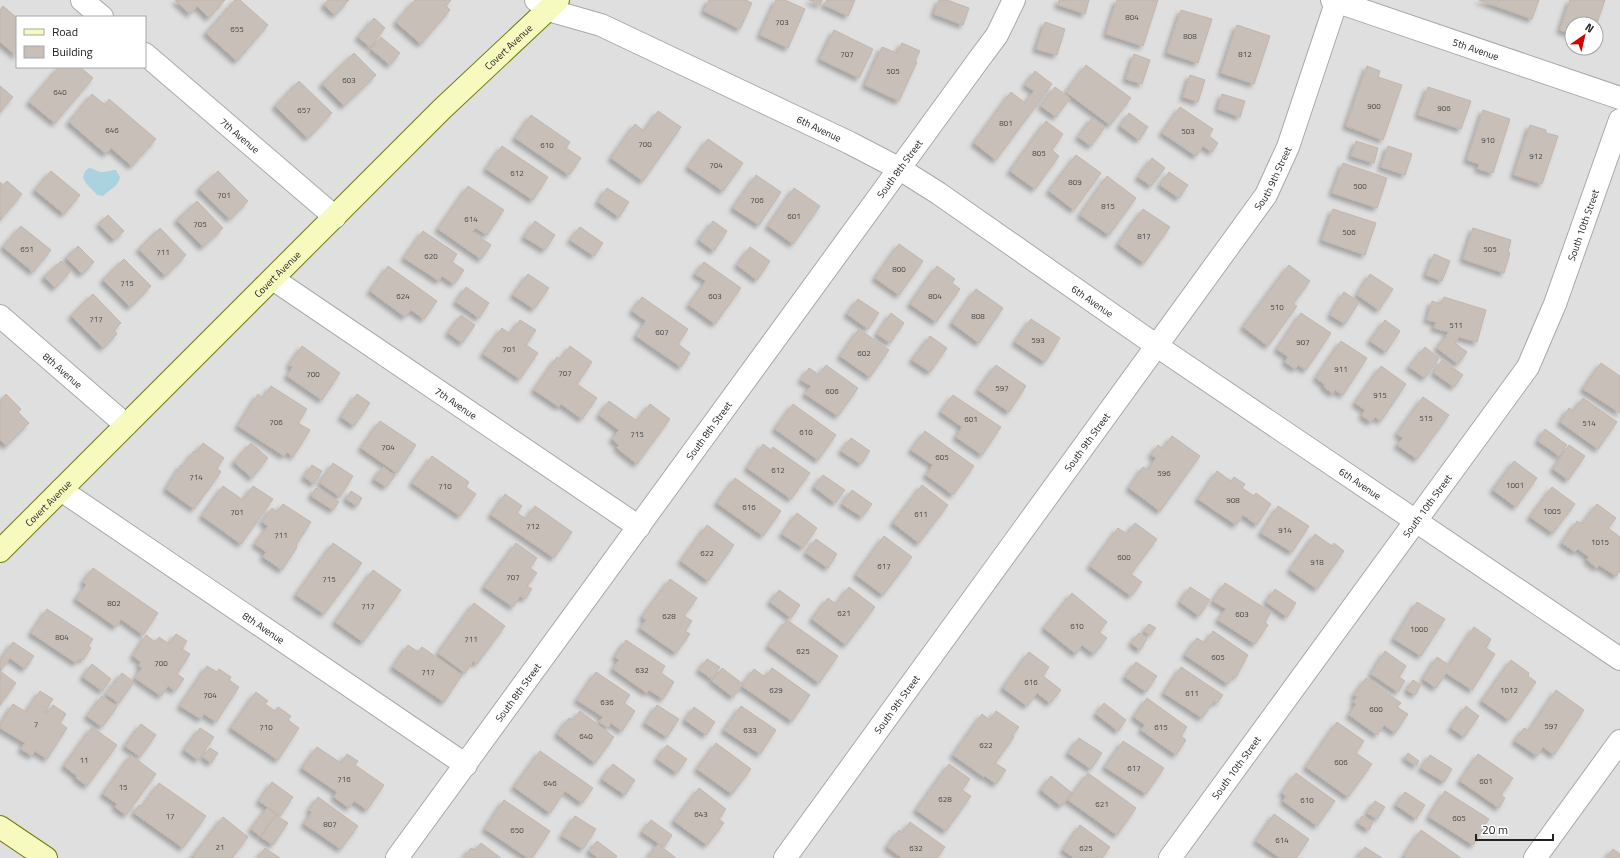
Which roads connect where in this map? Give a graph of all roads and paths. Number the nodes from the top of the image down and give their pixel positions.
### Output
1 (82, 0) edge
2 (1014, 0) edge
3 (1335, 1) edge
4 (547, 3) edge
5 (101, 16) edge
6 (146, 55) edge
7 (1620, 98) edge
8 (1620, 120) edge
9 (900, 169) junction
10 (335, 217) junction
11 (273, 279) junction
12 (0, 316) edge
13 (1157, 346) junction
14 (126, 425) junction
15 (61, 490) junction
16 (1417, 520) junction
17 (639, 527) junction
18 (0, 551) edge
19 (1620, 659) edge
20 (1620, 741) edge
21 (466, 765) junction
22 (0, 827) edge
23 (39, 856) edge
24 (397, 858) edge
25 (785, 858) edge
26 (1170, 858) edge
27 (1535, 858) edge

1 - 5 street
2 - 9 street, South 8th Street
3 - 7 street, 5th Avenue
3 - 13 street, South 9th Street
4 - 9 street, 6th Avenue
4 - 10 main road, Covert Avenue
6 - 10 street, 7th Avenue
8 - 16 street, South 10th Street
9 - 13 street, 6th Avenue
9 - 17 street, South 8th Street
10 - 11 main road, Covert Avenue
11 - 14 main road, Covert Avenue
11 - 17 street, 7th Avenue
12 - 14 street, 8th Avenue
13 - 16 street, 6th Avenue
13 - 25 street, South 9th Street
14 - 15 main road, Covert Avenue
15 - 18 main road, Covert Avenue
15 - 21 street, 8th Avenue
16 - 19 street, 6th Avenue
16 - 26 street, South 10th Street
17 - 21 street, South 8th Street
20 - 27 street
21 - 24 street, South 8th Street
22 - 23 main road

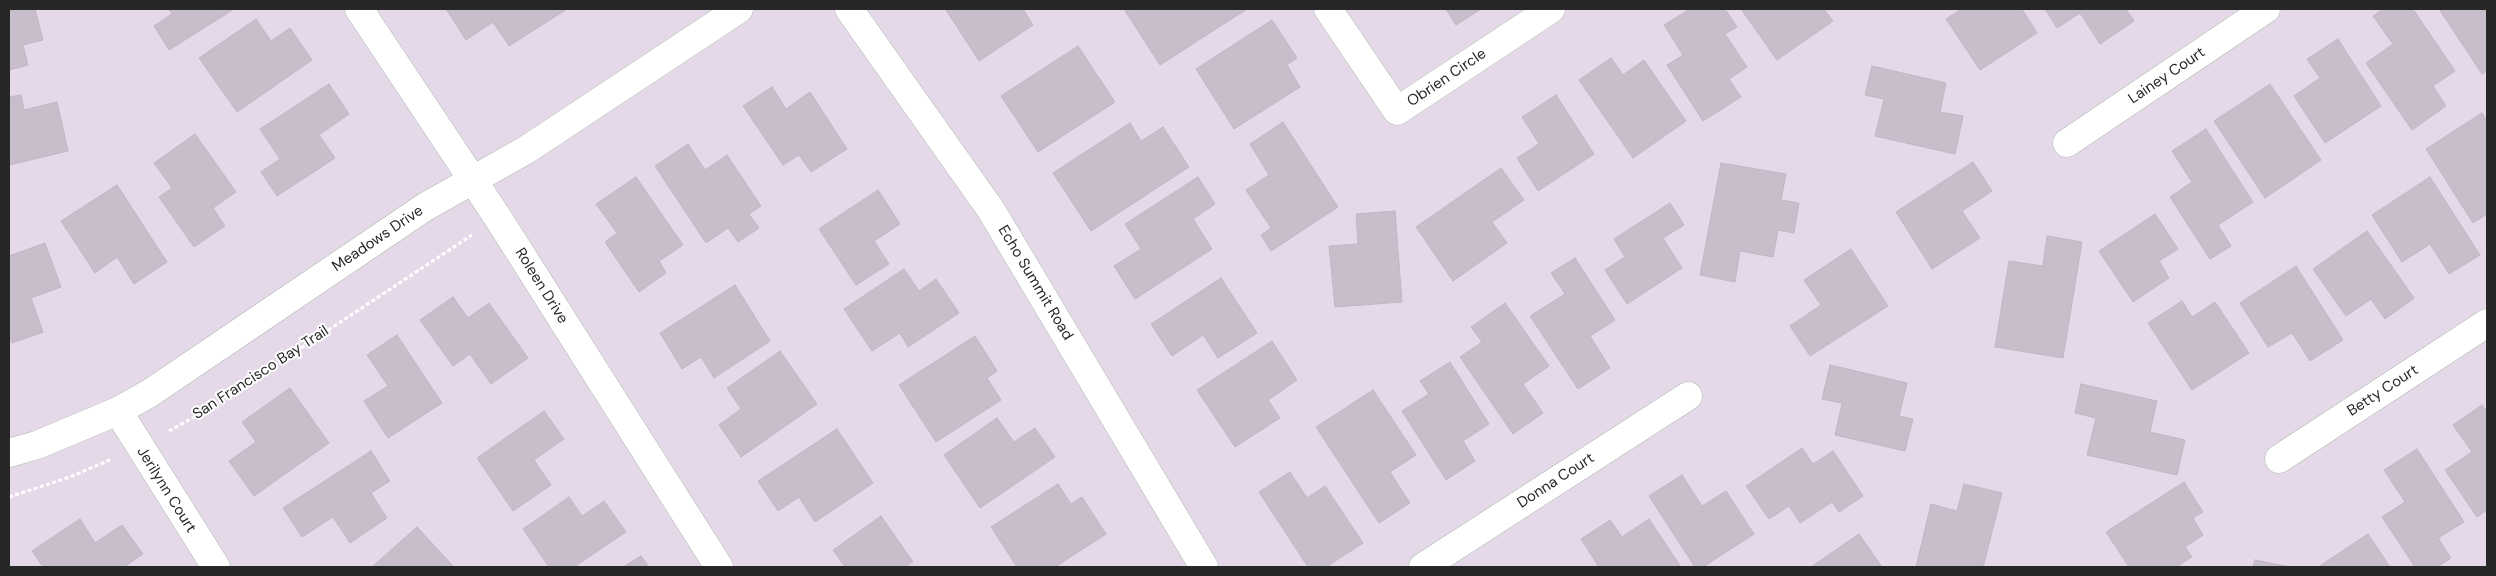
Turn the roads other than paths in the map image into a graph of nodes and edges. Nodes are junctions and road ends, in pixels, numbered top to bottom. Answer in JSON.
★ ★ ★ ★ ★ ★ ★
## [Action item]
Filter the listing above for lines with the word "nodes", and copy each one you find.

## [Task result]
Which roads connect where in this map? Give a graph of all roads and paths. Number the nodes from the top of the image down and give their pixel positions.
Turn the roads other than paths in the map image into a graph of nodes and edges. Nodes are junctions and road ends, in pixels, numbered top to bottom. Answer in JSON.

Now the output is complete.